ECLI:NL:GHLEE:2006:AW1315
Gerechtshof Leeuwarden
- Eerste aanleg - meervoudig
- prof.mr. E. Aardema
- mr. F.J.W. Drion
- mr. G.W.B. van Westen
- Rechtspraak.nl
Beroep tegen voorlopige aanslag vennootschapsbelasting en bewijsvoering door de inspecteur
In deze zaak heeft het Gerechtshof Leeuwarden op 7 april 2006 uitspraak gedaan in een geschil tussen X B.V. en de inspecteur van de Belastingdienst over een voorlopige aanslag in de vennootschapsbelasting. De voorlopige aanslag, gedateerd op 18 november 2000, betrof een bedrag van f. 159.883,--. De belanghebbende, X B.V., heeft bezwaar gemaakt tegen deze aanslag, maar de inspecteur heeft dit bezwaar ongegrond verklaard. X B.V. heeft vervolgens beroep ingesteld bij het Gerechtshof.
De procedure begon met de oplegging van de voorlopige aanslag op 30 januari 1999, die later werd verminderd.
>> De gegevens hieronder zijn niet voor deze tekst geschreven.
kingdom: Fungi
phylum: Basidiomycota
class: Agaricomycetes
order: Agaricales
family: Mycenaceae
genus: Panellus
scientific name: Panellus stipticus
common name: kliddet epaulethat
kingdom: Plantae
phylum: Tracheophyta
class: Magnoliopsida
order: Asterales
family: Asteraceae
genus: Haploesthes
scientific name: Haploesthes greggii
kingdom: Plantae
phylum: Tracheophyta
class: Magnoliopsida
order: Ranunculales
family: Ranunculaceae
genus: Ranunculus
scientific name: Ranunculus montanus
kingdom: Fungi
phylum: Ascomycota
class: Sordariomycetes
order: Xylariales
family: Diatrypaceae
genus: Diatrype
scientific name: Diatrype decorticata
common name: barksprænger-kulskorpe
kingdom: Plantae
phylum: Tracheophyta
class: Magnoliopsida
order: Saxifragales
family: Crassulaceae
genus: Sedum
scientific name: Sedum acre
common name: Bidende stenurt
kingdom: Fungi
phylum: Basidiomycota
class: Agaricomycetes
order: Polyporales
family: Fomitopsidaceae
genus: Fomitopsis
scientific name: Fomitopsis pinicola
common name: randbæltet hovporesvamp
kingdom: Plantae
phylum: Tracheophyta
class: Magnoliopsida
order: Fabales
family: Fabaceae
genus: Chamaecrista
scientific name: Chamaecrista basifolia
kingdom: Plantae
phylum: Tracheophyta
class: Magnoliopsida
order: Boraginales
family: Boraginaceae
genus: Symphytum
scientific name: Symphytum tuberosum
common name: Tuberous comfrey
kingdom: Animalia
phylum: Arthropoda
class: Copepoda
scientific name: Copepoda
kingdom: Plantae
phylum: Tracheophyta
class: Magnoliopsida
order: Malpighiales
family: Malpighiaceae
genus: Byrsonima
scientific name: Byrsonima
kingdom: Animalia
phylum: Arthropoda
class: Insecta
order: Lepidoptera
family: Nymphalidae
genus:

Na de ontvangst van de aangifte vennootschapsbelasting 1999, werd op 18 november 2000 een tweede voorlopige aanslag opgelegd. De inspecteur handhaafde deze aanslag na het indienen van bezwaar door X B.V. De mondelinge behandeling vond plaats op 14 november 2005, waarbij beide partijen hun standpunten hebben toegelicht.
Het geschil draaide om de vraag of de voorlopige aanslag vernietigd moest worden en of het geheven bedrag teruggegeven diende te worden. X B.V. stelde dat de inspecteur niet had aangetoond dat er een definitieve aanslag was vastgesteld. De inspecteur verdedigde dat de definitieve aanslag op 7 december 2002 was opgelegd en dat de voorlopige aanslag daarmee was verrekend.
Het hof oordeelde dat de inspecteur voldoende bewijs had geleverd dat de definitieve aanslag was vastgesteld en dat de voorlopige aanslag was verrekend. Hierdoor had X B.V. geen belang meer bij het beroep. Het hof verklaarde het beroep ongegrond en oordeelde dat er geen termen aanwezig waren voor een veroordeling in de proceskosten.